The `trust_remote_code=True` flag is required because `AutoModel.from_pretrained` must execute arbitrary Python code from your repository (specifically your `modeling_*.py` and `configuration_*.py` files) to instantiate classes that don't exist in the core library. As noted in the `_BaseAutoModelClass.from_pretrained` implementation in [`src/transformers/models/auto/auto_factory.py`](https://github.com/huggingface/transformers/blob/main/src/transformers/models/auto/auto_factory.py), this security gate prevents silent execution of untrusted code.

### Can I register multiple task-specific heads for the same architecture?
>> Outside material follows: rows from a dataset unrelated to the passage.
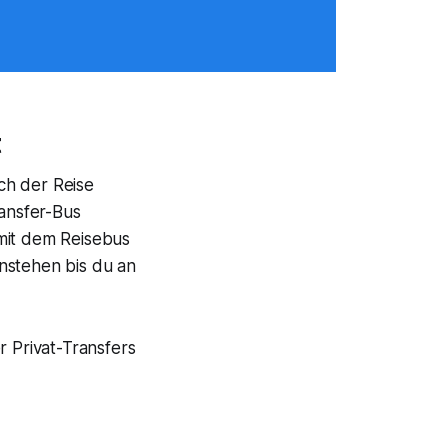
t
ch der Reise
ansfer-Bus
 mit dem Reisebus
nstehen bis du an
r Privat-Transfers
Yes. You can register one backbone class with `AutoModel` and multiple task-specific classes (e.g., `AutoModelForImageClassification`, `AutoModelForSemanticSegmentation`) with the same `ResnetConfig`. Each registration maps the config to a different model class within the respective Auto class's registry, allowing users to load the appropriate head for their task.

### Where does the registration logic update the internal mappings?

The registration logic lives in [`src/transformers/models/auto/auto_factory.py`](https://github.com/huggingface/transformers/blob/main/src/transformers/models/auto/auto_factory.py) within the `_BaseAutoModelClass.register` method. This method updates the `_LazyAutoMapping` dictionary that `from_pretrained` and `from_config` consult to resolve `model_type` strings to Python classes, effectively making your custom model a first-class citizen of the Auto ecosystem.